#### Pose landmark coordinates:
#####

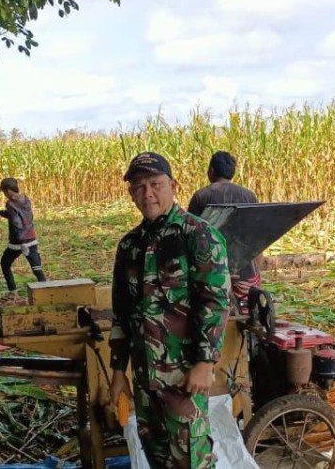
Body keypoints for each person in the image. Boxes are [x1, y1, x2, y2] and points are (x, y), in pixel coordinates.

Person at [108, 152, 233, 469]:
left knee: (192, 459)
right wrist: (118, 372)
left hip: (184, 377)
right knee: (157, 460)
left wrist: (206, 362)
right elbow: (122, 312)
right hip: (145, 382)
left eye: (155, 184)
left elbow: (215, 301)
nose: (147, 193)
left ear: (173, 185)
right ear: (131, 193)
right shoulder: (129, 246)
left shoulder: (198, 236)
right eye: (138, 187)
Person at [187, 150, 262, 307]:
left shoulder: (201, 196)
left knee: (217, 312)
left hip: (212, 272)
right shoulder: (249, 196)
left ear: (211, 171)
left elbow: (189, 237)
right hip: (245, 272)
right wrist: (255, 274)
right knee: (246, 313)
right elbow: (257, 239)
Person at [0, 177, 47, 293]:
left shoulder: (10, 203)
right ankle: (46, 293)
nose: (4, 194)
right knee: (36, 268)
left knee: (5, 263)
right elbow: (19, 216)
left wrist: (21, 242)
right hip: (31, 237)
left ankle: (13, 293)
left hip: (19, 241)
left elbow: (16, 222)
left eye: (4, 192)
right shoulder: (25, 198)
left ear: (8, 190)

#####

#### TASK REQUIREMENTS:
The answer must be the line containing "left shoulder: (201, 196)" and every line after it to the end of the records, repeated exactly.

#### OUTPUT OF THE TASK:
left shoulder: (201, 196)
left knee: (217, 312)
left hip: (212, 272)
right shoulder: (249, 196)
left ear: (211, 171)
left elbow: (189, 237)
right hip: (245, 272)
right wrist: (255, 274)
right knee: (246, 313)
right elbow: (257, 239)
Person at [0, 177, 47, 293]:
left shoulder: (10, 203)
right ankle: (46, 293)
nose: (4, 194)
right knee: (36, 268)
left knee: (5, 263)
right elbow: (19, 216)
left wrist: (21, 242)
right hip: (31, 237)
left ankle: (13, 293)
left hip: (19, 241)
left elbow: (16, 222)
left eye: (4, 192)
right shoulder: (25, 198)
left ear: (8, 190)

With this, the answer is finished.